Ja das stimmt natürlich. Aber bei Antenne kommen oft gekürzte Songs dazu, da wird manchmal ein gutes Lied (das normalerweise länger als 4 Minuten läuft) mal eben auf 2:xx runter geschnitten und manchmal noch ein höherer Pitch dazu gemixt (gut, als Senderidentifikation beim DX ganz hilfreich). Dafür hat man dann bei Antenne Bayern dann möglicherweise doppelt so viele Songs in der Stunde, aber Bayern 3 spielt Songs unverändert und in voller Länge, das schätze ich. Zumal ich meist Zeit habe beim Radiohören.

Die Sendungen sind bei beiden m.E auch sehr unterschiedlich. Während bei Antenne Bayern die Sendung (aber fast immer nur der Moderator) wechselt, gibt es trotzdem die gleiche Musik (außer Samstagsabends). Bei Bayern 3 gibt es z.B. den Kulturabend (mit anderer, alter Musik), Schlager der Woche (höre ich gern) wo Charthits nach Platzierung gespielt werden. Aber das hat Antenne Bayern ja mittlerweile auch eingeführt.
 
@Dr. Fu Man Chu : Nur zur Aufklärung - deutsche Hitradios sind keine "Gemischtwarenläden" und schon gar nicht auf den "Massengeschmack" zugeschnitten, sondern streng formatierte Hot-AC-Radios, die weitgehend mit dem Musikprofil des US-Pendants übereinstimmen. Ich muss das wissen, denn ich vergleiche laufend die Titelliste der deutschen Import-Dudler mit dem amerikanischen Hot-AC-Radio, andere in diesem Forum tun das offensichtlich nicht und kennen deshalb die Intention der Macher zu wenig oder gar nicht. Oder warum glaubst du hat hier noch nie ein Berufener die Dinge zurechtgerückt? Weil alles was ich über die deutsche Formatpolitik gesagt habe letztlich zutrifft und keines Kommentars bedarf. Für die wirtschaftliche Feinanalyse bist wiederum du zuständig, lieber "Dr. Fu Man Chu".

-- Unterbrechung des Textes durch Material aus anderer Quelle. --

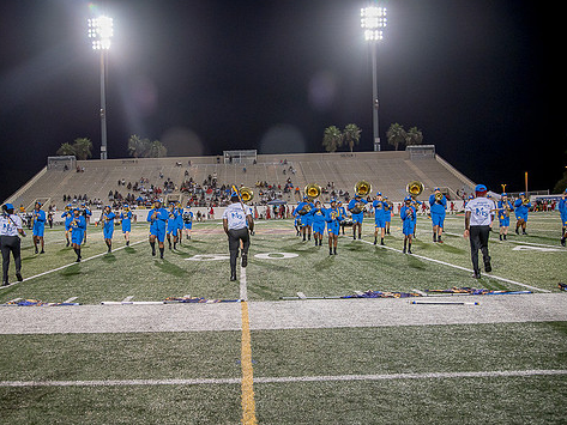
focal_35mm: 33
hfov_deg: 55.0
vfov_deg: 42.9
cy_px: 229
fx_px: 541
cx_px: 229
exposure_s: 1/200
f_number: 4
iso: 2000
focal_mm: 28
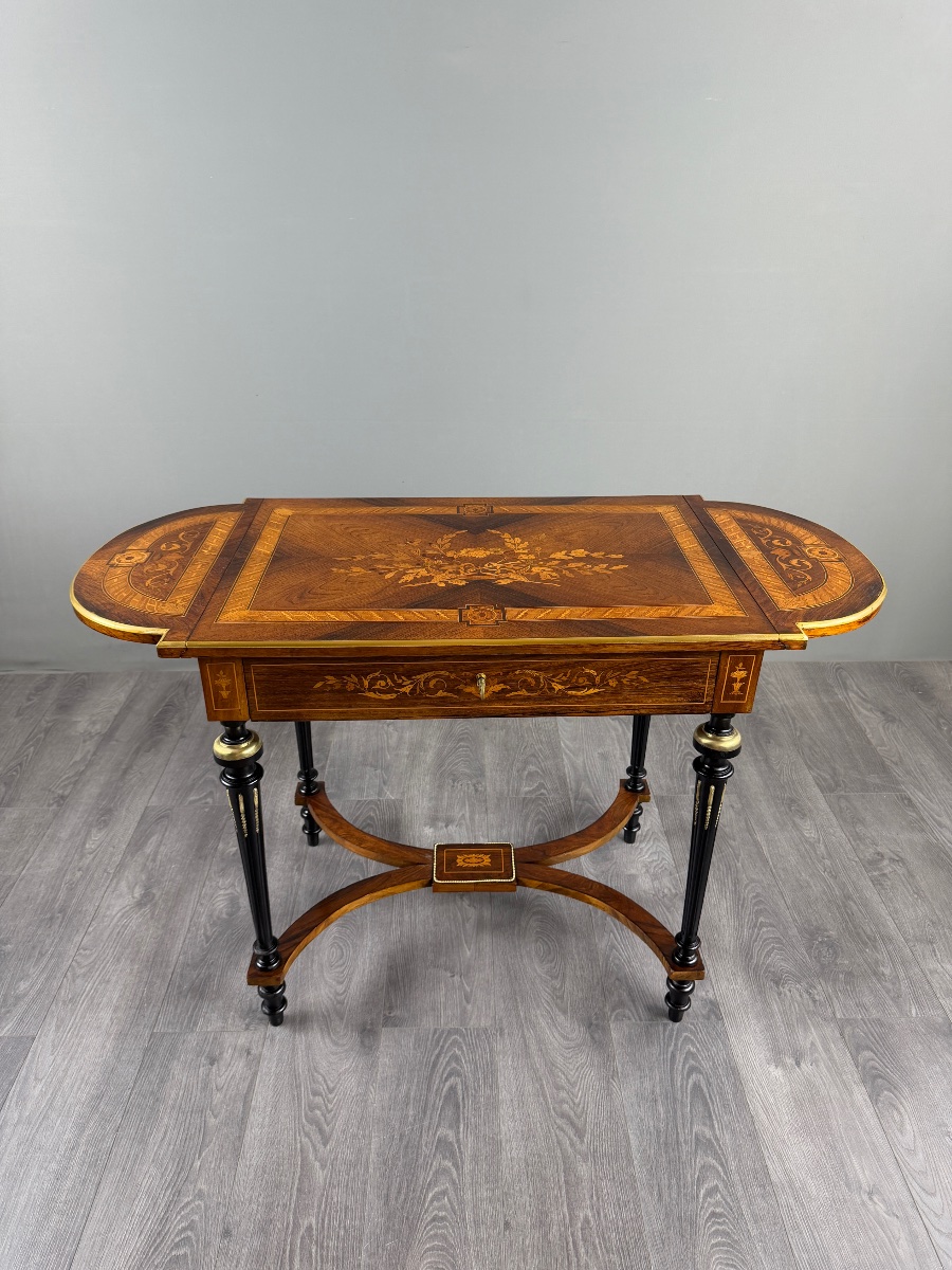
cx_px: 476
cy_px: 635
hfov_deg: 56.8
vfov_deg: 71.6
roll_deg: -0.2
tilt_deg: -28.0
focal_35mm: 24
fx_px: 880
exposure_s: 1/100
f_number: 1.78
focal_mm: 6.76
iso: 160
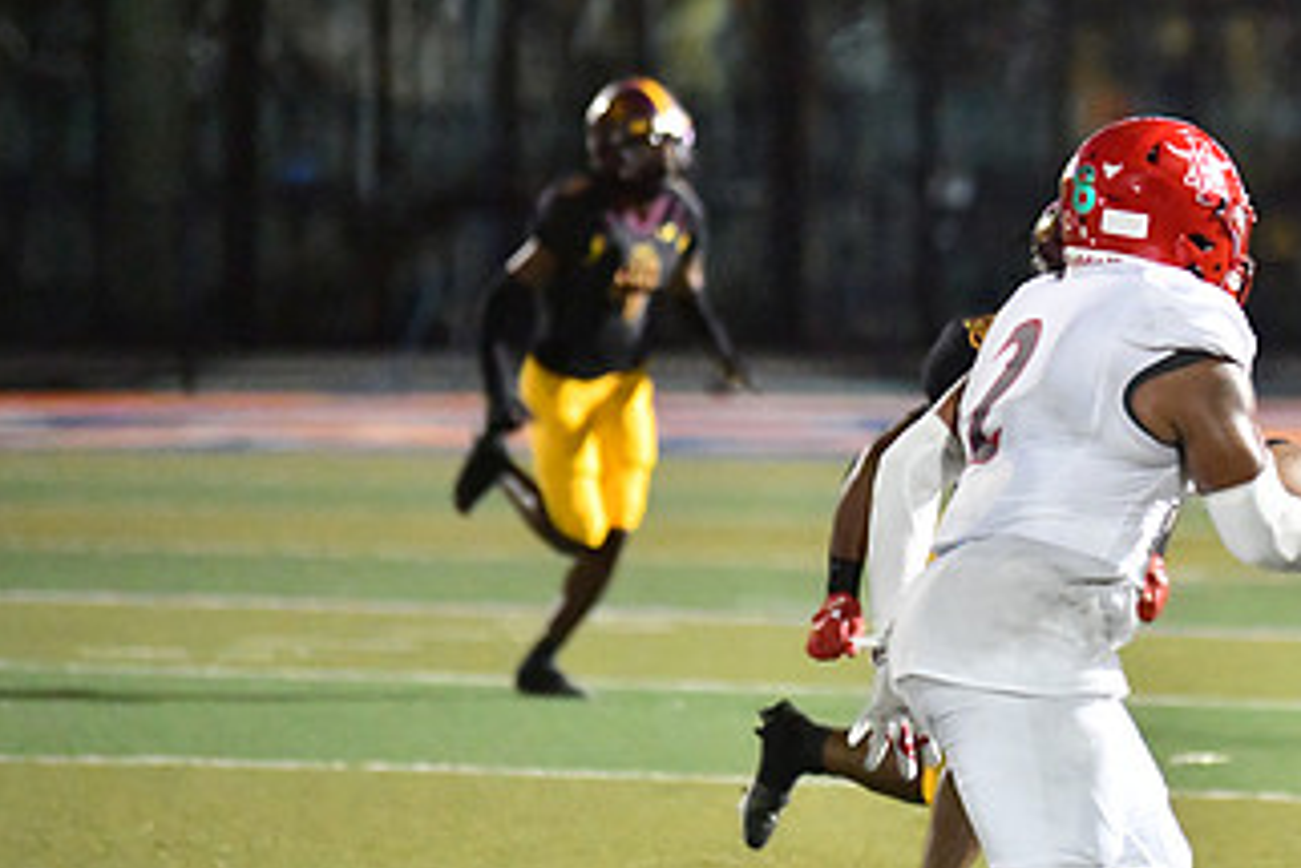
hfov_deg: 5.7
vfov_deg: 3.8
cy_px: 357
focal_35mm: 360
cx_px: 1131
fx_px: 13015
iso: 20000
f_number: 2.8
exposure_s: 1/3200
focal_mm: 200
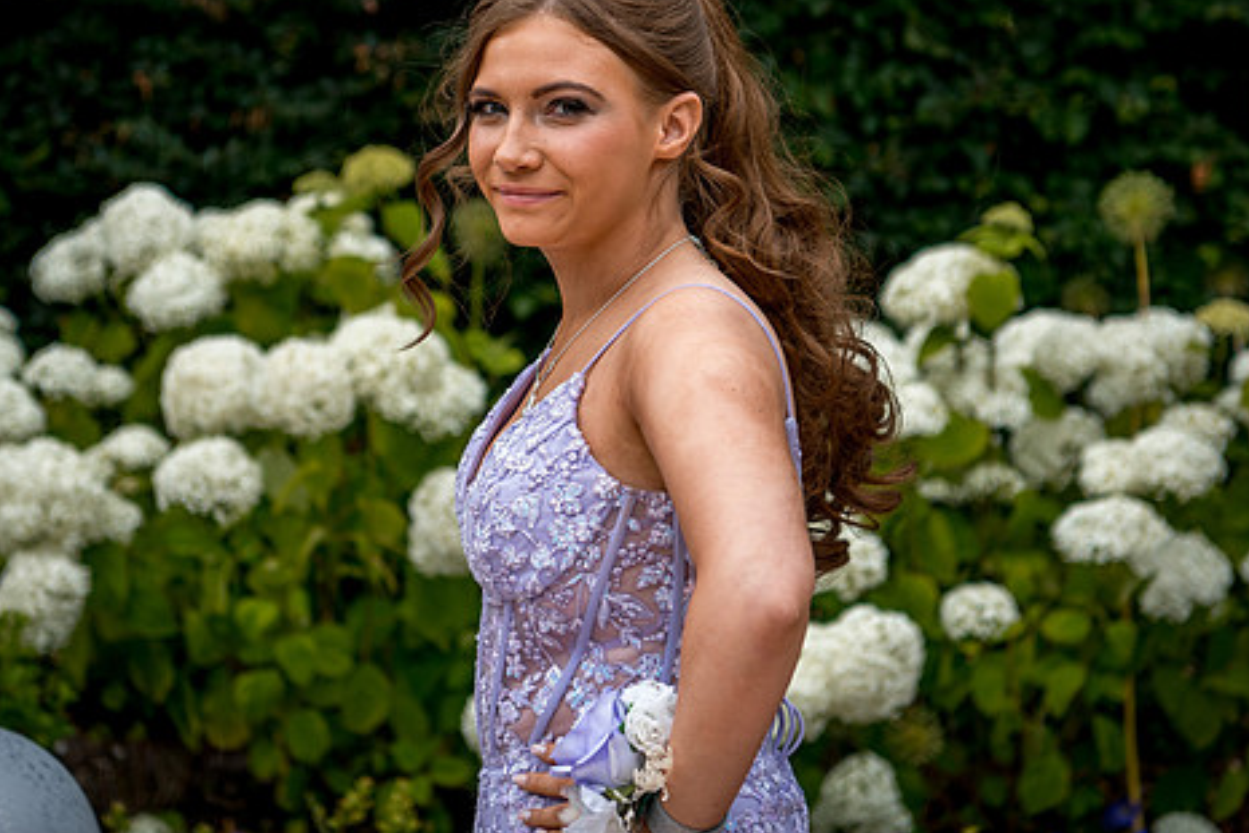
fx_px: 3366
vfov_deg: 14.1
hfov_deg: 21.0
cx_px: 595
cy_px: 219
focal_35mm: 97
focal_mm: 62
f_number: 3.5
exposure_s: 1/250
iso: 125
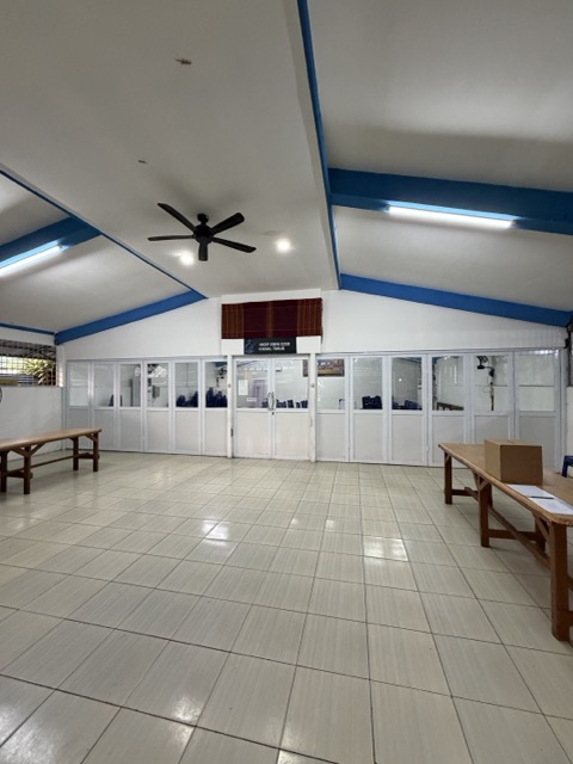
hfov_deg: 85.7
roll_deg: +0.2
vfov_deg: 102.1
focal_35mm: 14
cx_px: 286
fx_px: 309
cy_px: 382
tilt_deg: +2.8
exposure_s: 1/50
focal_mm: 2.22
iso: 400
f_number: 2.2
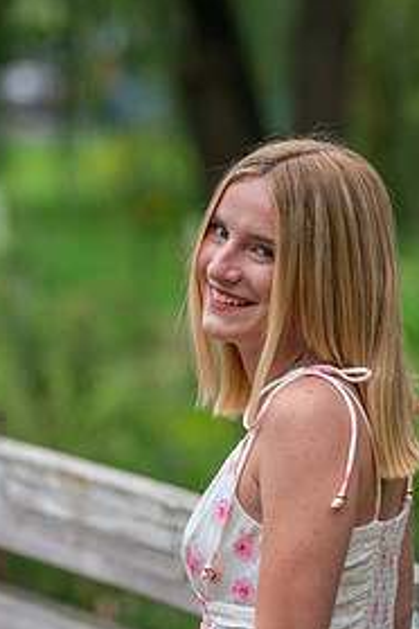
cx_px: 200
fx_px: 4905
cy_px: 390
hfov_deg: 4.9
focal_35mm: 281
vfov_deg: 7.3
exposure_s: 1/200
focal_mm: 174
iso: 250
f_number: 4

Wir sollten uns von der irrigen Vorstellung freimachen das Radio bediente einen statistisch eruierten "Mehrheitsgeschmack", in Wahrheit wird den Leuten streng reglementierter amerikanischer Hot-AC-Brei mit kleineren australo-europäischen Farbtupfern vorgesetzt und übers gesamte Printwellen-Imperium (einschließlich seiner öffentlich-rechtlichen Satelliten) ausgebreitet. Wem's nicht passt hat eben Pech gehabt, am Radio kommt eh keiner vorbei - immerhin bestimmt das Angebot die Nachfrage - so lautete jahrelang die Devise, aber gerade die junge Kernzielgruppe rückt immer mehr von diesem Dogma ab.

Natürlich gibt es keinen statistisch definierbaren "Durchschnittsgeschmack", der ein bisschen Rapping, ein bisschen Kraftrock, massig Teen-Elektro-Pop, ein paar deutsche Jammerballaden und einige 80er-Classics in bunter Abfolge zu schätzen weiß. Wenn man Glück hat kommt man innerhalb der Zielgruppe auf 5% Hartgesottene, die mit etwas gutem Zureden was Positives daran finden, sich tagtäglich denselben krassen Mix reinzupfeifen. Wenn man drei bis vier große landesweite Geschmacksrichtungen definiert wachsen Zustimmungsraten und Werbeeffekte aber ganz erheblich - dann macht sogar "Hot AC" als Ergänzungsformat Sinn.

Ich bleibe dabei DLF und DR sind total verkopfte und verschwubelte Sender. Wenn man wissen will wie es geht: BBC 4. Das Bessere ist stets Feind des Guten.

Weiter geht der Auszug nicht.